Criminal investigations against Capital Management Botswana (CMB) bosses Rapula Okaile and Tim Marsland’s alleged attempt to defraud BIFM of millions of Pula could be the tip of an iceberg.
A charge of fraud has been laid against Okaile and Marsland for attempting to access and transfer funds amounting to millions of Pula from a bank account belonging to Botswana Insurance Fund Management (BIFM).
The Court of Appeal stated this week that “to BIFM fraud allegation, there was an incomprehensible response from Okaile, which BIFM in reply, characterised as being false.”
The BIFM fraud case however may be just a minor misdemeanour compared to the duo’s suspected massive fraud against Botswana public Officers Pension Fund (BPOPF).
The Court of Appeal this week ruled that Justice Motumise erred “in failing to consider the disappearance of some P400 million as a possible financial crime, rather than a purely contractual dispute.
CMB Statutory Manager and former High Court Judge, Peter Collins on the other hand summerised his preliminary report with the warning that: “my suspicion is raised concerning criminal activity on a massive scale which eclipses isolated breaches of financial laws.”

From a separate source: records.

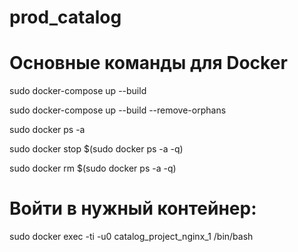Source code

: # prod_catalog

# Основные команды  для Docker
sudo docker-compose up --build

sudo docker-compose up --build --remove-orphans

sudo docker ps -a

sudo docker stop $(sudo docker ps -a -q)

sudo docker rm $(sudo docker ps -a -q)



# Войти в нужный контейнер:

sudo docker exec -ti -u0 catalog_project_nginx_1 /bin/bash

A three men Court of appeal bench comprising Judge president Ian Kirby, Justice Walia and Justice Brand ruled last week that, “the apparent disappearance or dissipation or disposal of P 400 million of BPOPF assets entrusted through BOP to the management of CMB bears full investigation, as it may indicate a financial crime has been committed. Certainly the claim that this dispute is purely contractual and is to be solved at some time in the future by arbitration cannot preclude or forestall a criminal investigation. Many a crime has been committed beneath the cloak of corporate personality, or in the name of the exercise of contractual rights. Only a full investigation, with proper disclosure, will reveal whether that is or is not so in the present case.”
In December last year CMB claimed to have sold 100% of BPOPF’s stake in the fund (representing 99% of the total partnership in the fund) for a paltry P50 million to an undisclosed party. These assets, only weeks previously, had been valued by CMB at P447 million Pula. In other words P 400 million, roughly 90% of the money invested by BPOPF has not been accounted for by CMB.
The Court of Appeal further stated that, “it is to be hoped that the statutory manager will carefully examine the BOP with a view to establishing whether he can or should exercise his powers of repudiation under section 47(6) of the Securities Act. It appears that this agreement has been used rightly or wrongly to convert cash resources not into tangible assets, but promissory notes, not always with any enforceable resort by the investor to the underlying assets purchased on the investor’s behalf. That too will need to be interrogated, lest any possible illegalities be repeated by a replacement general Partner. I express no views on these matters, and trust that they will be fully examined.”